Instructions to follow: Check every line of the records below for the string "Half" and copy the ones that have it.

══ The data

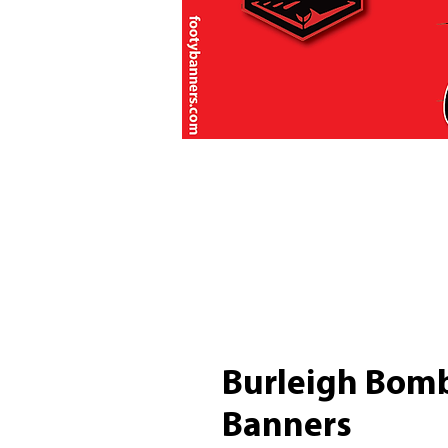
Burleigh Bomb
Banners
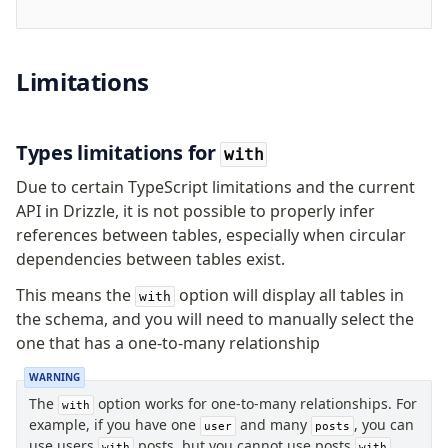
Limitations
Types limitations for
with
Due to certain TypeScript limitations and the current
API in Drizzle, it is not possible to properly infer
references between tables, especially when circular
dependencies between tables exist.
This means the
option will display all tables in
with
the schema, and you will need to manually select the
one that has a one-to-many relationship
WARNING
The
option works for one-to-many relationships. For
with
example, if you have one
and many
, you can
user
posts
use users
posts, but you cannot use posts
with
with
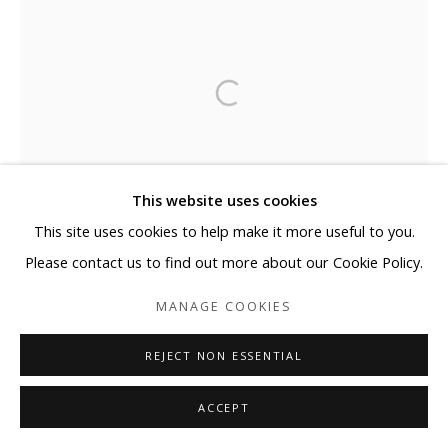
This website uses cookies
This site uses cookies to help make it more useful to you.
Please contact us to find out more about our Cookie Policy.
MANAGE COOKIES
REJECT NON ESSENTIAL
ACCEPT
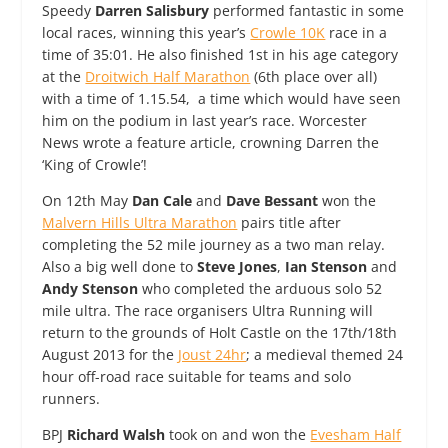
Speedy
Darren Salisbury
performed fantastic in some
local races, winning this year’s
Crowle 10K
race in a
time of 35:01. He also finished 1st in his age category
at the
Droitwich Half Marathon
(6th place over all)
with a time of 1.15.54, a time which would have seen
him on the podium in last year’s race. Worcester
News wrote a feature article, crowning Darren the
‘King of Crowle’!
On 12th May
Dan Cale
and
Dave Bessant
won the
Malvern Hills Ultra Marathon
pairs title after
completing the 52 mile journey as a two man relay.
Also a big well done to
Steve Jones
,
Ian Stenson
and
Andy Stenson
who completed the arduous solo 52
mile ultra. The race organisers Ultra Running will
return to the grounds of Holt Castle on the 17th/18th
August 2013 for the
Joust 24hr
; a medieval themed 24
hour off-road race suitable for teams and solo
runners.
BPJ
Richard Walsh
took on and won the
Evesham Half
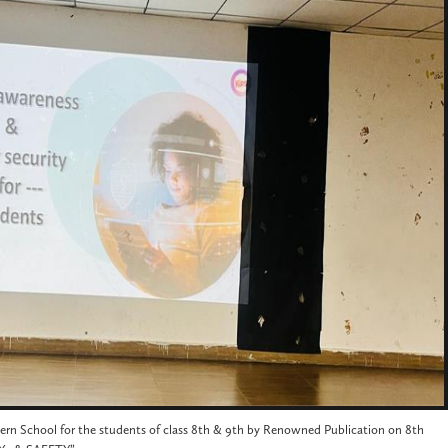
rn School for the students of class 8th & 9th by Renowned Publication on 8th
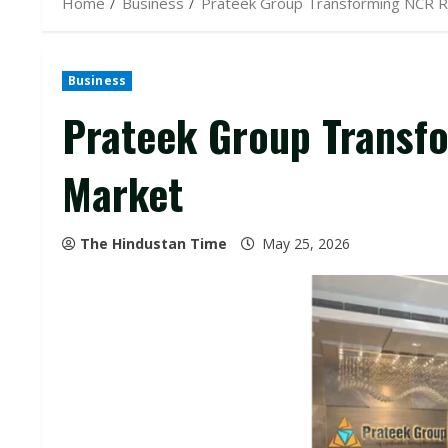
Home
Business
Prateek Group Transforming NCR R
Business
Prateek Group Transf
Market
The Hindustan Time
May 25, 2026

════

Exercise output:
Droitwich Half Marathon
Evesham Half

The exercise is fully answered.